You probably are familiar with this experience: Time feels like it has passed so quickly and yet in many ways it also feels like you have lived a lifetime. Time has such a funny way of doing this, especially in the midst of grief and sorrow.
One year ago today, my wife and I lost our son. These words seem so heart-wrenching and yet at the same time seem like such a matter-of-fact way to express what happened. The whole of it still feels like a nightmare. It still feels like a bad dream that I might one day wake up from. It leaves me with waves of grief which arise from nowhere like a gulf storm. It pounds hard against my mind. Tears flow. Sorrow floods in, wanting nothing more than to see Finley taking His first steps.
But these experiences have been used by God this year in ways I could not have imagined. He has allowed me to minister out of my pain, out of my sorrow, and out of my loss. He has shown Himself to be a Good Father and Good Shepherd. He has tended my soul and allows His kindness to shine upon me. Like the warm sun of spring on my skin after a cold winter, God has warmed my souls with His Presence.
But He has taught me quite a few things as well. Things about Himself that I knew but had never experienced. Things about myself that I didn’t know I was capable of and the many ways I still need the Spirit to grow me. Yet the most surprising thing I think about almost on a weekly basis is death. Not just the death of Finley, although that is certainly thought about, but specifically what death means for the Christian.
Christians actually believe that the most important event in human history was marked by death. We believe that God sent His very Son to this earth in the form of a baby.
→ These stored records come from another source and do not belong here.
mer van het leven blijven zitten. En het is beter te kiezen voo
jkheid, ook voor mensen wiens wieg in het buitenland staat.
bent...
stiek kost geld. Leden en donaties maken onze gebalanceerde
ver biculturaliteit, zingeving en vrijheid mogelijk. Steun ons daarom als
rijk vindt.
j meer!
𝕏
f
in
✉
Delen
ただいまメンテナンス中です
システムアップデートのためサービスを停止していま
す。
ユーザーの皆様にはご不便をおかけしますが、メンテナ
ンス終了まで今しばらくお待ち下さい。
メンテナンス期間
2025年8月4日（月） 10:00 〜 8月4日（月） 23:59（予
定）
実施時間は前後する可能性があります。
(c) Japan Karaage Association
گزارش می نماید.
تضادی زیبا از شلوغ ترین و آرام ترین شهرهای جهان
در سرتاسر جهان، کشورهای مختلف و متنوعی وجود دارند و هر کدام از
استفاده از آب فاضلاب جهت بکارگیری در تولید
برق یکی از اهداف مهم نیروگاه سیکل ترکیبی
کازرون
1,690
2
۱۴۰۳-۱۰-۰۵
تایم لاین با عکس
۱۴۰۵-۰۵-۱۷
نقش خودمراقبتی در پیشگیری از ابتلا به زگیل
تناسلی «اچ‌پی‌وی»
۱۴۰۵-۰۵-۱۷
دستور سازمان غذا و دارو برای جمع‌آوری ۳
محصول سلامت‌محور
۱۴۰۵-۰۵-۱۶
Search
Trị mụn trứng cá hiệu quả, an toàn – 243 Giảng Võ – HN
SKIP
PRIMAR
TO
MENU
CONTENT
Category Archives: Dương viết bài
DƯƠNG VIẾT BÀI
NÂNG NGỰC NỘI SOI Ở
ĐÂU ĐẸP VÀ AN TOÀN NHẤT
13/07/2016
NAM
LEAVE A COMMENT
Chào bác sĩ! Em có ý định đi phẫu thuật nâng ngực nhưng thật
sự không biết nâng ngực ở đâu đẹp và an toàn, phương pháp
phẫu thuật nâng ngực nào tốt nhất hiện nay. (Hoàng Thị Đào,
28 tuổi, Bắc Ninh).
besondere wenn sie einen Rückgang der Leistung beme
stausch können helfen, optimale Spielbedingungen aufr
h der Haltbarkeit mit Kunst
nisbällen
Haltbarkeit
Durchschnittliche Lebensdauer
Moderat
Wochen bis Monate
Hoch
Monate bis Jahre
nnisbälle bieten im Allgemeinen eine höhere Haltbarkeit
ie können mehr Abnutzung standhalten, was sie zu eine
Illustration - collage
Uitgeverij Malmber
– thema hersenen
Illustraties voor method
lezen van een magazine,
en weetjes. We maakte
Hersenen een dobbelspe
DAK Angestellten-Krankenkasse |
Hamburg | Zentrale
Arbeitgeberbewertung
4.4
That He lived a life perfectly obeying God’s law. And then, He was placed on a cross where He died. Death is not only important to Christians, it is required! We believe that we actually share in that death symbolically when we go under the water of baptism. We are told to put to death the things of the flesh in Scripture.
But Christians believe in more than death. We believe in life after death. We believe in resurrection. Jesus didn’t stay in the tomb. He rose three days later! He defeated death with His resurrected life! And those who believe these things are promised this same resurrected life not just here in earth but one day when time is rolled up like a scroll and we will dwell with God forever. It is in this after-life, eternal life when I will see my son again. With a glorious, new, resurrected body that is no longer torn apart and tarnished by genetic malformations. This is my hope!
But there is still more. Pete Scazerro in his book, “The Emotionally Healthy Leader writes this about death and resurrection: “death is a necessary prelude to resurrection. To bear long-term fruit for Christ, we need to recognize that some things must die so something new can grow.” Even though Scazerro is likely speaking about church ministry, this applies to everything in our lives. We must die to ourselves before we experience the resurrection of Spirit’s work in our lives. Ministries and churches must put some old policies or ideologies or visions to death before they experience a fresh, resurrected life they have never unknown to them before. For the greatest rescue plan to be executed where God saved sinners, Christ had to die before He was resurrected. Sorrow had to come before the joy.
As I write this, my wife I pregnant. It’s another boy. Genetic testing and ultrasound reveal that this child is healthy and developing as he should. Does this diminish the sorrow and grief I felt and still feel when I think about losing Finley? No. But beyond my sorrow of the death of my son is something that has been resurrected in this last year…Hope.